Task prompt :: Find the lines in the records below that contain "Strategic", and report each of them.

** Opening Data extracts block **

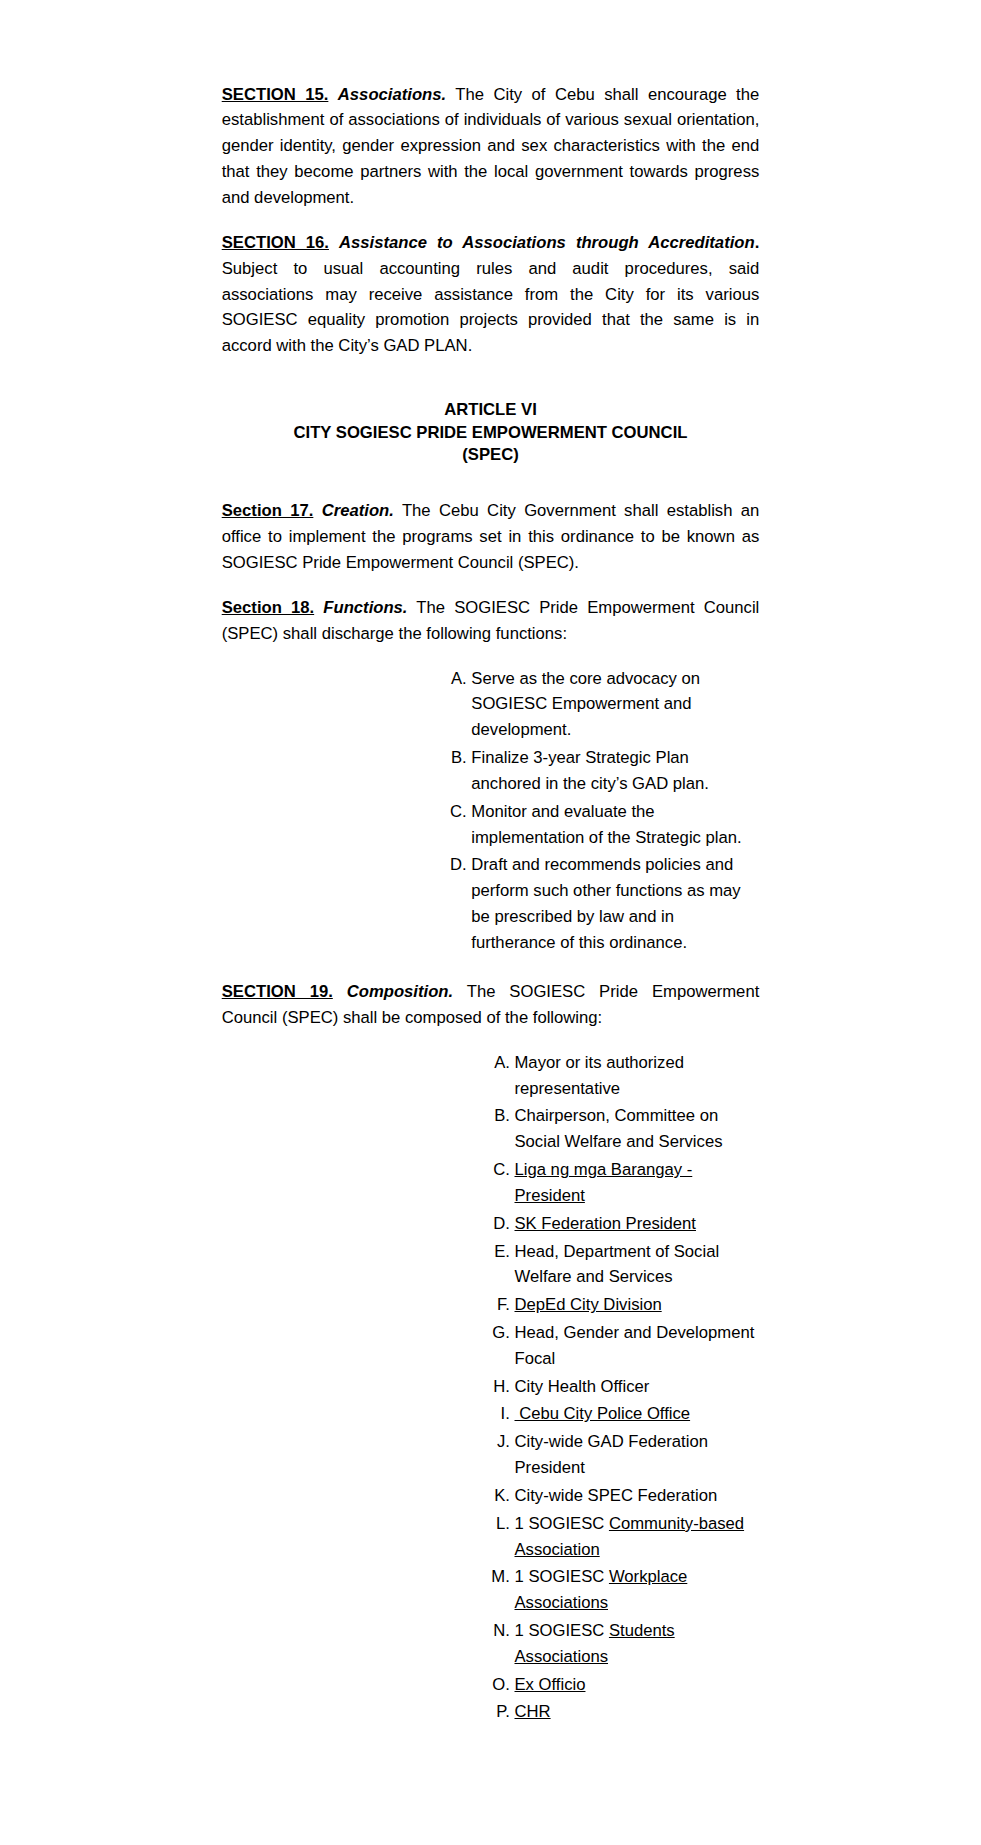SECTION 15. Associations. The City of Cebu shall encourage the establishment of associations of individuals of various sexual orientation, gender identity, gender expression and sex characteristics with the end that they become partners with the local government towards progress and development.
SECTION 16. Assistance to Associations through Accreditation. Subject to usual accounting rules and audit procedures, said associations may receive assistance from the City for its various SOGIESC equality promotion projects provided that the same is in accord with the City’s GAD PLAN.
ARTICLE VI
CITY SOGIESC PRIDE EMPOWERMENT COUNCIL
(SPEC)
Section 17. Creation. The Cebu City Government shall establish an office to implement the programs set in this ordinance to be known as SOGIESC Pride Empowerment Council (SPEC).
Section 18. Functions. The SOGIESC Pride Empowerment Council (SPEC) shall discharge the following functions:
Serve as the core advocacy on SOGIESC Empowerment and development.
Finalize 3-year Strategic Plan anchored in the city’s GAD plan.
Monitor and evaluate the implementation of the Strategic plan.
Draft and recommends policies and perform such other functions as may be prescribed by law and in furtherance of this ordinance.
SECTION 19. Composition. The SOGIESC Pride Empowerment Council (SPEC) shall be composed of the following:
Mayor or its authorized representative
Chairperson, Committee on Social Welfare and Services
Liga ng mga Barangay - President
SK Federation President
Head, Department of Social Welfare and Services
DepEd City Division
Head, Gender and Development Focal
City Health Officer
Cebu City Police Office
City-wide GAD Federation President
City-wide SPEC Federation
1 SOGIESC Community-based Association
1 SOGIESC Workplace Associations
1 SOGIESC Students Associations
Ex Officio
CHR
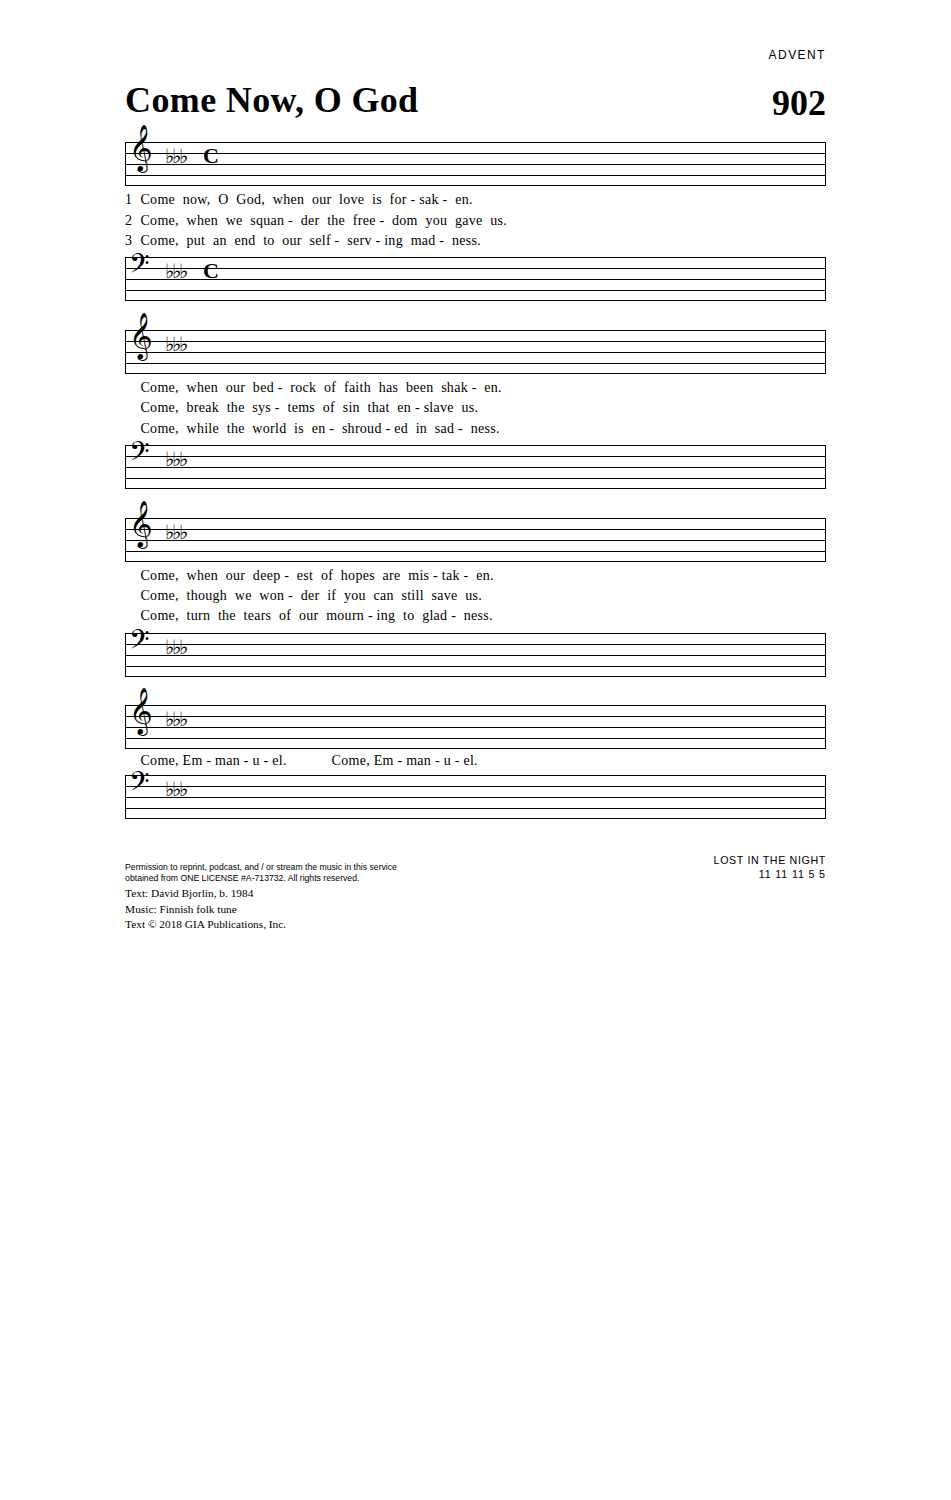ADVENT
Come Now, O God
902
𝄞 ♭♭♭ C
1 Come now, OGod, when our love is for - sak -en.
2 Come, when we squan -der the free -dom you gave us.
3 Come, put an end to our self -serv - ing mad -ness.
𝄢 ♭♭♭ C
𝄞 ♭♭♭
Come, when our bed -rock of faith has been shak -en.
Come, break the sys -tems of sin that en - slave us.
Come, while the world is en -shroud - ed in sad -ness.
𝄢 ♭♭♭
𝄞 ♭♭♭
Come, when our deep -est of hopes are mis - tak -en.
Come, though we won -der if you can still save us.
Come, turn the tears of our mourn - ing to glad -ness.
𝄢 ♭♭♭
𝄞 ♭♭♭
Come, Em - man - u - el. Come, Em - man - u - el.
𝄢 ♭♭♭
Permission to reprint, podcast, and / or stream the music in this service obtained from ONE LICENSE #A-713732. All rights reserved.
Text: David Bjorlin, b. 1984
Music: Finnish folk tune
Text © 2018 GIA Publications, Inc.
LOST IN THE NIGHT
11 11 11 5 5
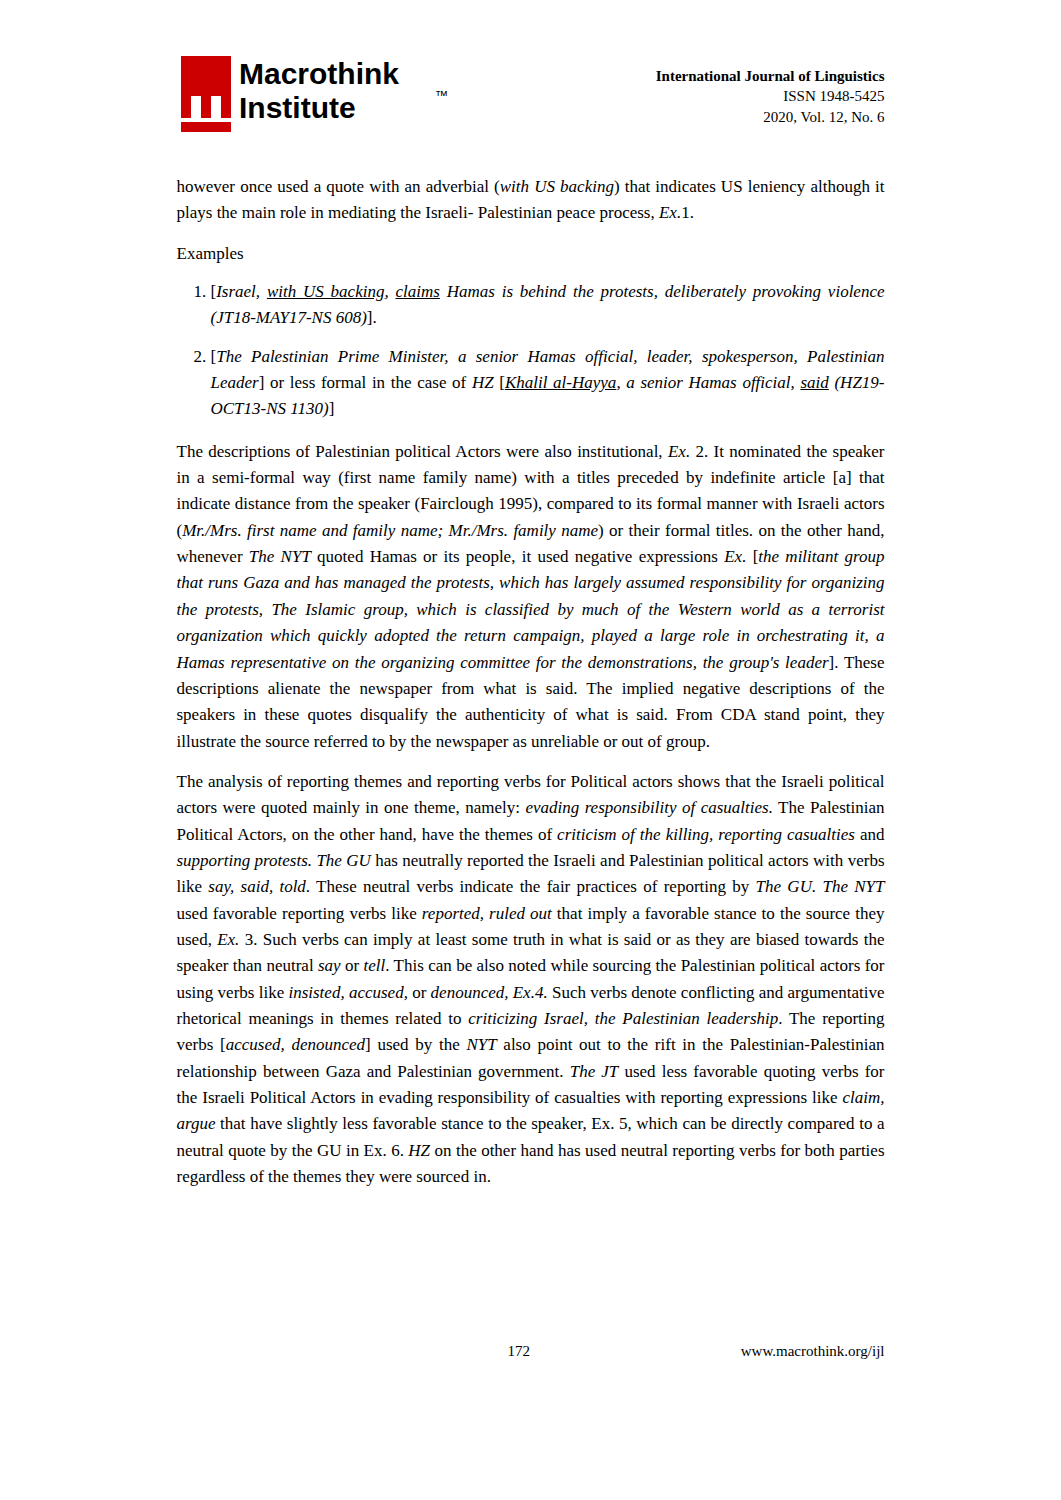Macrothink Institute ™
International Journal of Linguistics
ISSN 1948-5425
2020, Vol. 12, No. 6
however once used a quote with an adverbial (with US backing) that indicates US leniency although it plays the main role in mediating the Israeli- Palestinian peace process, Ex. 1.
Examples
[Israel, with US backing, claims Hamas is behind the protests, deliberately provoking violence (JT18-MAY17-NS 608)].
[The Palestinian Prime Minister, a senior Hamas official, leader, spokesperson, Palestinian Leader] or less formal in the case of HZ [Khalil al-Hayya, a senior Hamas official, said (HZ19-OCT13-NS 1130)]
The descriptions of Palestinian political Actors were also institutional, Ex. 2. It nominated the speaker in a semi-formal way (first name family name) with a titles preceded by indefinite article [a] that indicate distance from the speaker (Fairclough 1995), compared to its formal manner with Israeli actors (Mr./Mrs. first name and family name; Mr./Mrs. family name) or their formal titles. on the other hand, whenever The NYT quoted Hamas or its people, it used negative expressions Ex. [the militant group that runs Gaza and has managed the protests, which has largely assumed responsibility for organizing the protests, The Islamic group, which is classified by much of the Western world as a terrorist organization which quickly adopted the return campaign, played a large role in orchestrating it, a Hamas representative on the organizing committee for the demonstrations, the group's leader]. These descriptions alienate the newspaper from what is said. The implied negative descriptions of the speakers in these quotes disqualify the authenticity of what is said. From CDA stand point, they illustrate the source referred to by the newspaper as unreliable or out of group.
The analysis of reporting themes and reporting verbs for Political actors shows that the Israeli political actors were quoted mainly in one theme, namely: evading responsibility of casualties. The Palestinian Political Actors, on the other hand, have the themes of criticism of the killing, reporting casualties and supporting protests. The GU has neutrally reported the Israeli and Palestinian political actors with verbs like say, said, told. These neutral verbs indicate the fair practices of reporting by The GU. The NYT used favorable reporting verbs like reported, ruled out that imply a favorable stance to the source they used, Ex. 3. Such verbs can imply at least some truth in what is said or as they are biased towards the speaker than neutral say or tell. This can be also noted while sourcing the Palestinian political actors for using verbs like insisted, accused, or denounced, Ex.4. Such verbs denote conflicting and argumentative rhetorical meanings in themes related to criticizing Israel, the Palestinian leadership. The reporting verbs [accused, denounced] used by the NYT also point out to the rift in the Palestinian-Palestinian relationship between Gaza and Palestinian government. The JT used less favorable quoting verbs for the Israeli Political Actors in evading responsibility of casualties with reporting expressions like claim, argue that have slightly less favorable stance to the speaker, Ex. 5, which can be directly compared to a neutral quote by the GU in Ex. 6. HZ on the other hand has used neutral reporting verbs for both parties regardless of the themes they were sourced in.
172
www.macrothink.org/ijl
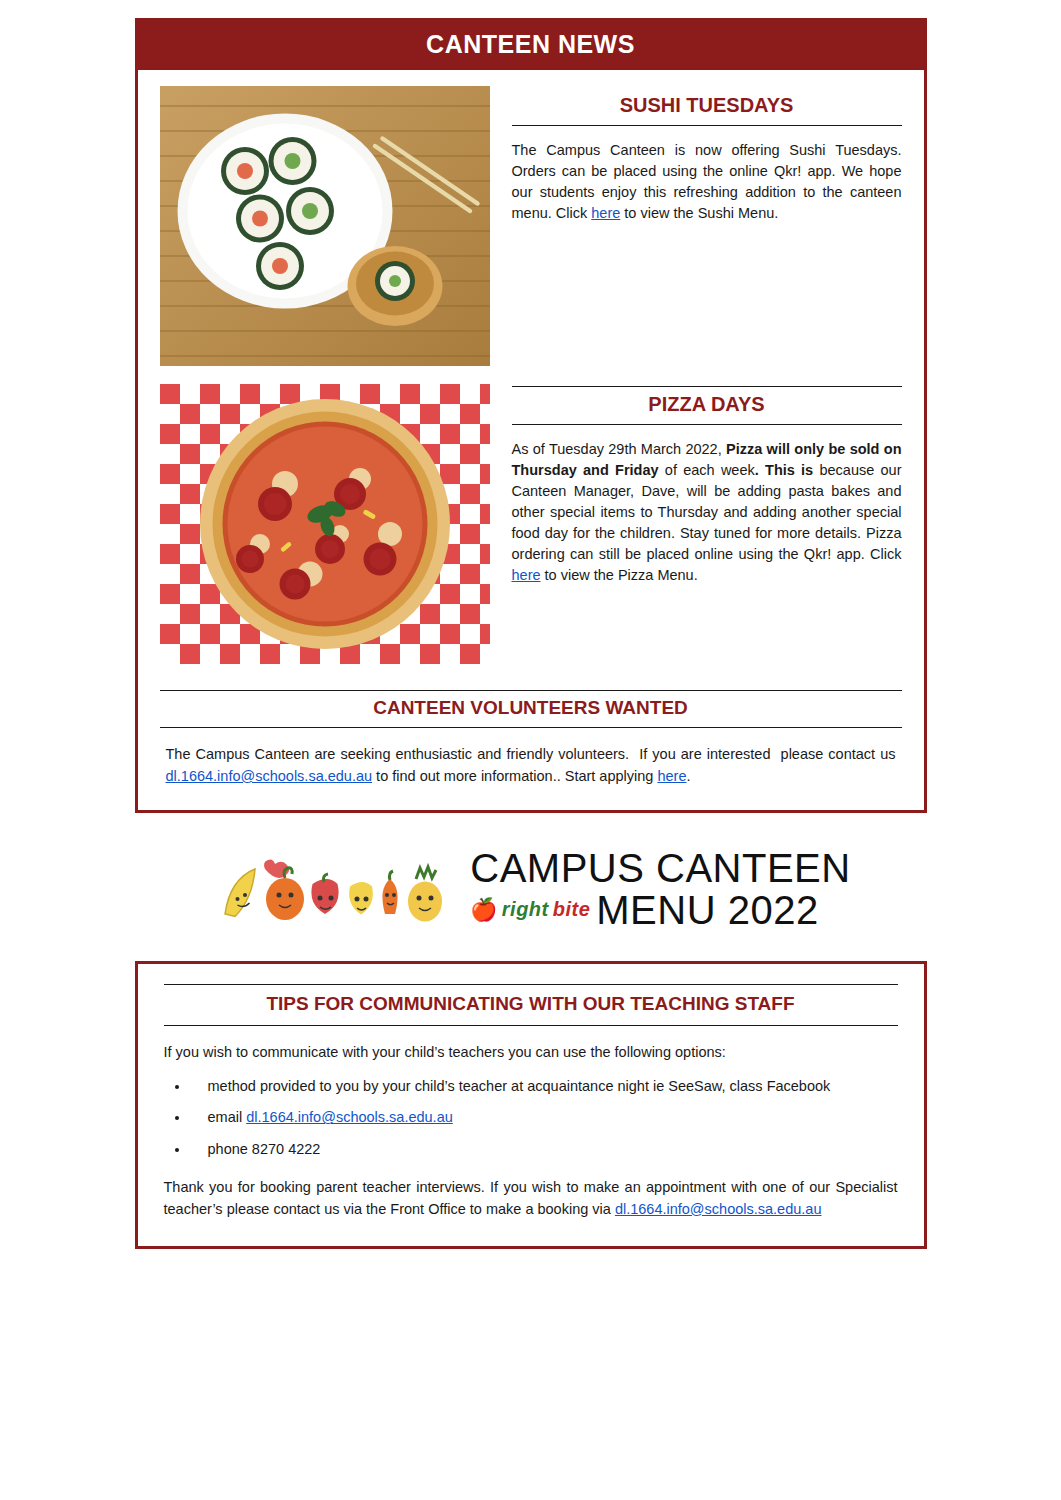CANTEEN NEWS
SUSHI TUESDAYS
The Campus Canteen is now offering Sushi Tuesdays. Orders can be placed using the online Qkr! app. We hope our students enjoy this refreshing addition to the canteen menu. Click here to view the Sushi Menu.
PIZZA DAYS
As of Tuesday 29th March 2022, Pizza will only be sold on Thursday and Friday of each week. This is because our Canteen Manager, Dave, will be adding pasta bakes and other special items to Thursday and adding another special food day for the children. Stay tuned for more details. Pizza ordering can still be placed online using the Qkr! app. Click here to view the Pizza Menu.
CANTEEN VOLUNTEERS WANTED
The Campus Canteen are seeking enthusiastic and friendly volunteers. If you are interested please contact us dl.1664.info@schools.sa.edu.au to find out more information.. Start applying here.
CAMPUS CANTEEN
🍎right bite MENU 2022
TIPS FOR COMMUNICATING WITH OUR TEACHING STAFF
If you wish to communicate with your child’s teachers you can use the following options:
method provided to you by your child’s teacher at acquaintance night ie SeeSaw, class Facebook
email dl.1664.info@schools.sa.edu.au
phone 8270 4222
Thank you for booking parent teacher interviews. If you wish to make an appointment with one of our Specialist teacher’s please contact us via the Front Office to make a booking via dl.1664.info@schools.sa.edu.au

** Closing Data extracts block **

Response to the exercise ::
Finalize 3-year Strategic Plan anchored in the city’s GAD plan.
Monitor and evaluate the implementation of the Strategic plan.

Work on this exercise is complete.